March Against Monsanto in Accra, Ghana – Under a clause included in an interim Economic Parternship Agreement concluded with the EU, Ghana’s government will have to negotiate rules on intellectual property, including traditional knowledge and genetic resources.
◦ An important step towards stronger proprietary seed markets was recently taken in Africa. After ten years of talks, Economic Partnership Agreements (EPAs) were concluded between the EU and sub-Saharan African states in 2014. Most of them “only” liberalise trade in goods for now, but also contain a commitment to negotiate common intellectual property standards with Brussels. The expectation is that those standards will be based on what the Caribbean states already agreed to in their 2008 EPA: an obligation to at least consider joining UPOV. This is significant because until now African states have been under no obligation to adopt UPOV as a standard, and actually tried to come up with their own systems of plant variety protection.6 And while it’s true that African entities like the anglophone African Regional Intellectual Property Organisation (ARIPO) and the francophone African Intellectual Property Organisation (OAPI) are already joining UPOV, under the EU trade deals, countries themselves would be the ones to join.
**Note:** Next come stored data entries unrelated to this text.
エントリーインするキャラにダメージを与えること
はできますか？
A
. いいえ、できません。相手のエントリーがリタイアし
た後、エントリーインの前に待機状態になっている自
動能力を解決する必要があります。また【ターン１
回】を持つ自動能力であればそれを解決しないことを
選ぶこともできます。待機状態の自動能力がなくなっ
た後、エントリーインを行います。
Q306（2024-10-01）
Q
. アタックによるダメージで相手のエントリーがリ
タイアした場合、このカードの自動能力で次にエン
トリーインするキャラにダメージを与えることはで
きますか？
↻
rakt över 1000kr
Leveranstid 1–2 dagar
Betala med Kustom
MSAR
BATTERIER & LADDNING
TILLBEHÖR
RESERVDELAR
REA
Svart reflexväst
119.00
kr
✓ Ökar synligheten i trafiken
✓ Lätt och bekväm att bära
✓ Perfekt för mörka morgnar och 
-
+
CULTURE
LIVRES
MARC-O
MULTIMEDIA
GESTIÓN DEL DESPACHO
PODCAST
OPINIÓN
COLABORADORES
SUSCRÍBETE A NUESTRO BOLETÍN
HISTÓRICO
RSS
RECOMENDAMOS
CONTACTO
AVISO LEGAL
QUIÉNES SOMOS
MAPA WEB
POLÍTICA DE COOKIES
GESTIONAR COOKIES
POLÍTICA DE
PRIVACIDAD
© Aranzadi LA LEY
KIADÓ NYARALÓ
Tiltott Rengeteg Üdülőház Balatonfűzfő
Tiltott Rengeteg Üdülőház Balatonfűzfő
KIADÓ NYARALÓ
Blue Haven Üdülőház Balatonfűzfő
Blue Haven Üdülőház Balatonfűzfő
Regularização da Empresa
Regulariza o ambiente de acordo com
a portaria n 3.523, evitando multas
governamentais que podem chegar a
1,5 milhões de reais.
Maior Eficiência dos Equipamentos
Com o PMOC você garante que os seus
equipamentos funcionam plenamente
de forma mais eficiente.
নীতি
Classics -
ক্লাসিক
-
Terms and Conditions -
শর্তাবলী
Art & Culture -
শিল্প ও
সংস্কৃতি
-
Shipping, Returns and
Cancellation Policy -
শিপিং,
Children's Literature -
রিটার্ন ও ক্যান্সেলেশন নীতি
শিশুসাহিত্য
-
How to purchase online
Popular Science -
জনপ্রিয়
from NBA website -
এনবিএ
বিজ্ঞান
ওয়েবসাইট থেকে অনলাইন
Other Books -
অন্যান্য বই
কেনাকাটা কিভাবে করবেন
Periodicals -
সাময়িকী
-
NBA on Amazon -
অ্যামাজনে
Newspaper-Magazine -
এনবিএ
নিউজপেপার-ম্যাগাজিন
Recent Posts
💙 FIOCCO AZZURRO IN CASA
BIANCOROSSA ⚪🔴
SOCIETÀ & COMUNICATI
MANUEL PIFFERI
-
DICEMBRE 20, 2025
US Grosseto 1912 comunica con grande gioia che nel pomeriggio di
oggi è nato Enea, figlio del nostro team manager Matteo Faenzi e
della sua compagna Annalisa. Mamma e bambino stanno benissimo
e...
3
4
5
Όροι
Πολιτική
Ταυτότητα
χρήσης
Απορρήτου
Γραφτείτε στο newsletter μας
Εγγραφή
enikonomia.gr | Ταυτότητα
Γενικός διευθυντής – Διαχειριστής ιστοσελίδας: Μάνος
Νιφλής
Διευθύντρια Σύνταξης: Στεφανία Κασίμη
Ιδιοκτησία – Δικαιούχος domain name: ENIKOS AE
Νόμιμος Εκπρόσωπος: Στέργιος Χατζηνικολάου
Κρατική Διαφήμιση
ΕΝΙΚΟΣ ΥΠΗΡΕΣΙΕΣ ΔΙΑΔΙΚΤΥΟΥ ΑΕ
Further towards the horizon, Africa is harmonising within itself as its subregional trade blocs merge and unite to form a single continental free trade zone, supposedly by 2017. This is expected to bring with it an internal harmonisation of intellectual property laws across the continent, likely tightening the noose even further.
◦ The Trans-Pacific Partnership (TPP) agreement is possibly the scariest FTA under negotiation right now in terms of what it may do to farmers’ rights to control seeds in Asia and the Pacific. This is because the US, which is leading the talks with 11 other Pacific Rim countries, is playing hardball. Leaked negotiating text from May 2014 shows the US calling not only for UPOV 1991 to be applied in all TPP states but also for the outright patenting of plants and animals. We don’t yet know whether these demands will also appear in the Transatlantic Trade and Investment Partnership (TTIP) currently being negotiated between the US and the EU, as the text remains inaccessible to the public.
◦ While the extent of what has to be privatised expands, so do the penalties for disrespecting these norms. Under numerous FTAs, countries like the US require that farmers who infringe on these new intellectual property rights on seeds face punishment under criminal law instead of civil law. In some cases, like the recently concluded EU-Canada Comprehensive Economic and Trade Agreement (CETA), the mere suspicion of infringement could see a farmer’s assets seized or have their bank accounts frozen.7
Big battles heating up
Image right: Solidarity march in Melbourne, Australia: even Colombians far from home were shocked to learn how the US and EU trade deals have pushed Bogotá to criminalise farmers’ seeds. (Source: Erik Anderson/Flickr)
The good news is that social movements are not taking this sitting down. They are becoming very active, vocal, bold and organised about this. In 2013, Colombians from all walks of life were shaken up when they saw firsthand how US and European FTAs could result in their own government violently destroying tonnes of seeds saved by farmers who did not know what the new rules were. The outrage, breaking out in the midst of a massive national agrarian strike, was so strong that the government actually agreed to suspend the law temporarily and re-examine the issue directly with farmers’ representatives.